There is no free lunch.

Steve Lucas

Harrison said...

I don't believe the arguments on the left and those of proponents of the ACA can be characterized as you suggest.
One thing is that the left does not necessarily support the ACA.
Many on the left see the ACA as a political win for large insurance companies.
They would not be sad to see it die.
They would prefer something more like a Medicare for all plan.

Proponents of the ACA that are also on the political left see the law as a compromise that can work.
Of course it will not lower taxes and will in fact cause some taxes to be raised.
The law finds ways to give more people access to doctors, and that will take money.

But the argument against the ACA that suggests that it will cost too much and that we can't afford it is a bit hard to swallow.
When Medicare Part D was passed, the same politicians who voted for it are now making the argument that we have to pay for an expansion of health care benefits to people who are less likely to vote and who are more pushed outside of the political mainstream.
That is wrong.

I agree that our federal budget is an important planning issue.
It is important to get it in line.

But to use it at this moment when similar arguments were not made in the past requires some explanation.

Why is the budget now an urgency?
Why was it not an urgency in 2005 or 2006 (whenever Medicare Part D was passed)?

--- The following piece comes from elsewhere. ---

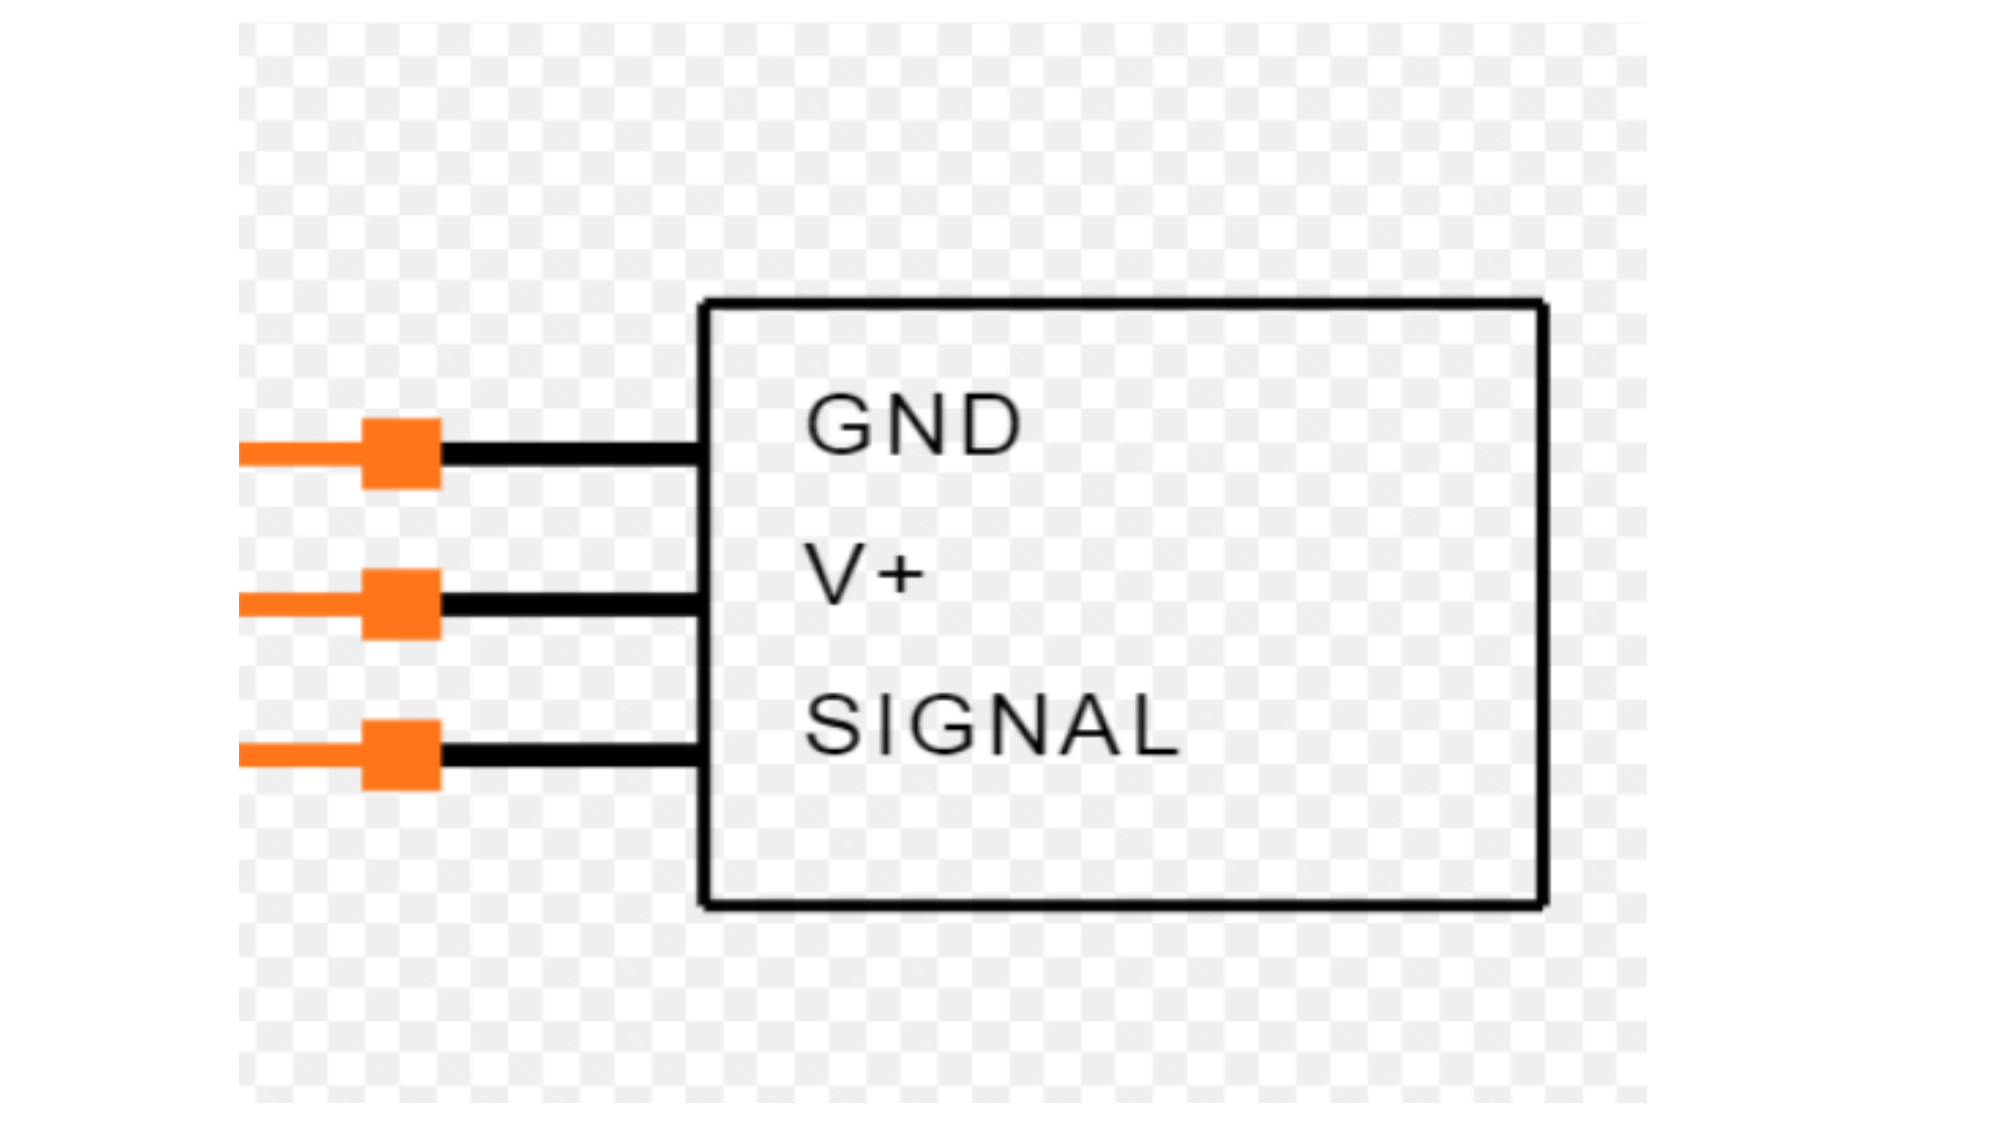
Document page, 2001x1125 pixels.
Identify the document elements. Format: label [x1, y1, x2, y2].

picture [239, 22, 1647, 1103]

Our bond rating as a country was threatened not by our actual debt structure, but because of our dysfunctional political system that cannot even agree to borrow the money needed to pay for existing obligations.

The governors who now are threatening to refuse the Medicaid expansion are espousing irresponsible campaign rhetoric.

Gov Perry in Texas is the latest.
He promises to refuse an infusion of over $1 Billion to the state of Texas.
I wonder if he will back down from that when the hospital and physicians groups and pharmaceutical companies in Texas start lobbying his office.
He is refusing to take money that they could use to help take care of people they will have to find a way to care for anyway.
And we all agree that the care and the outcomes will be better if the disenfranchised people are effectively covered by Medicaid and given access to doctors and hospitals.

It is easy to refuse some money as a political statement when it is months before it is a real issue.
Gov Perry doesn't really have much of a backbone.
Neither does Gov Scott.

I wonder what they'll really do.


Steve Lucas said...


The “free riders” and “raise taxes so we can borrow more money” comments were taken from a Democratic leader.

Laws passed in 2005 were based on a very different economic picture. You made the comment once, valid, that an improving economy would go a long way towards solving some of our budget and social issues. This economic downturn has been the longest since the 1930’s and people tend to reflect the time in which they live. Pessimism rules the day, and the way we make decisions.

Political discourse is nonexistent. All we see as the public is this very big game of gotcha being played with our money and our lives. The right and the left have reduced themselves to squabbling children arguing over the toys in the sandbox.

Governors often see Medicaid as the single largest line item in their budget. Increasing the number of people may be only part of the cost, the real issue becomes the turn and churn nature of some practices that drive cost. In my community most of the practices are owned by the big hospital, and they are very forward in explaining that these practices are sales centers, designed to drive revenue for the hospital through testing and additional office visits.

We must also consider the President’s own decree regarding immigration and the possible addition of 800,000 previously illegal immigrants to the Medicaid roles.

All of this ads cost at the national level. What we have not seen is any action on a deficit reduction plan, and there have been valid starting points from both parties.

Harrison, you and I are about as far apart as anyone that comments on this blog. We both recognize that medical care for those unable to participate in an existing insurance program is an issue. Put us in a room and not let us out until there was a solution and there would be yelling and desk pounding, but there would be a solution.

I wish we could do the same with our politicians and believe they would come to a solution.